In [1]:
import pandas as pd
import numpy as np
import pickle
import gc
import os
import time
import copy
import multiprocessing as mp
from sklearn.preprocessing import LabelEncoder
from sklearn.model_selection import StratifiedKFold
from sklearn.feature_extraction.text import CountVectorizer
from tqdm import tqdm
from scipy import sparse, spatial
import warnings
warnings.filterwarnings('ignore')

In [1]:
DATA_PATH = '../data/data_set_0926/'
FEAT_PATH = './features/'

In [2]:
tic = time.time()
invite_info = pd.read_table(os.path.join(DATA_PATH, 'invite_info_0926.txt'), header=None)
invite_info.columns = ['问题ID','用户ID','邀请创建时间','邀请是否被回答']
    
invite_info_evaluate_A = pd.read_table(os.path.join(DATA_PATH, 'invite_info_evaluate_1_0926.txt'), header=None)
invite_info_evaluate_A.columns =  ['问题ID','用户ID','邀请创建时间']

invite_info_evaluate_B = pd.read_table(os.path.join(DATA_PATH, 'invite_info_evaluate_2_0926.txt'), header=None)

§ **题目要求**:
[a] 列出代码片段中为 invite_info 设置的全部列名。
[b] 把下方“跨视图点位数据”中的全部条目逐行改写成编号列表，略去空行，图片不要放进答案。

§ **条目清单**:

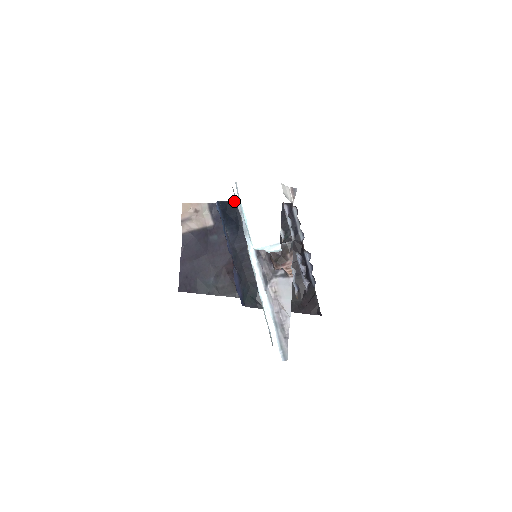
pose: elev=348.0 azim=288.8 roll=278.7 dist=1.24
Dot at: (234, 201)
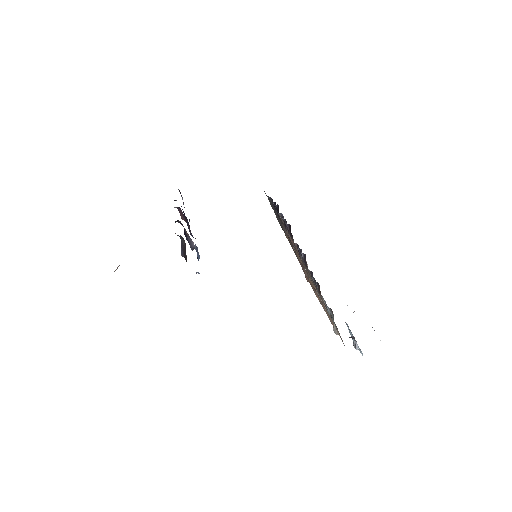
Dot at: occluded
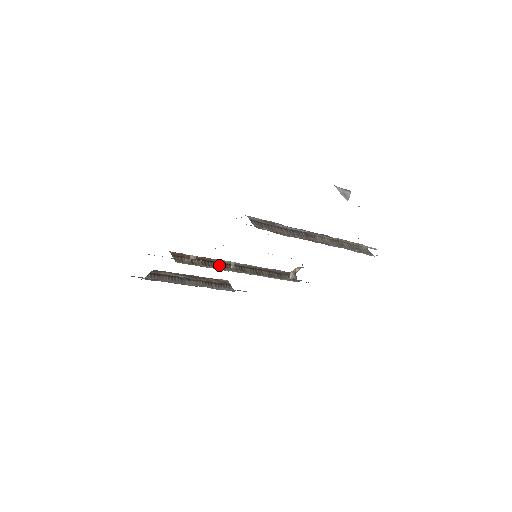
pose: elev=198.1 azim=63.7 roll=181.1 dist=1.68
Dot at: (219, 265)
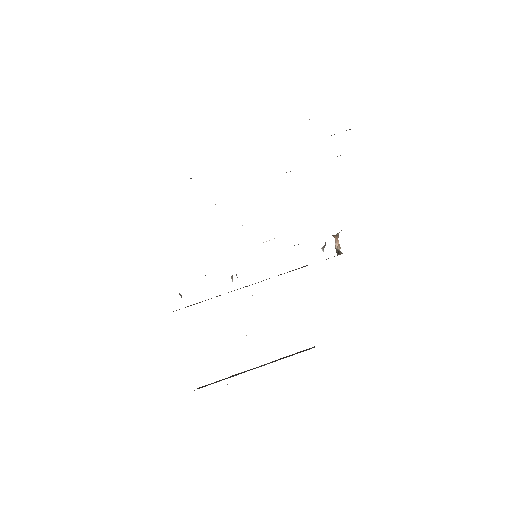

§ **练习答案**:
[a] 问题ID、用户ID、邀请创建时间、邀请是否被回答

[b]
1. pose: elev=348.0 azim=288.8 roll=278.7 dist=1.24
2. Dot at: (234, 201)
3. Dot at: occluded
4. pose: elev=198.1 azim=63.7 roll=181.1 dist=1.68
5. Dot at: (219, 265)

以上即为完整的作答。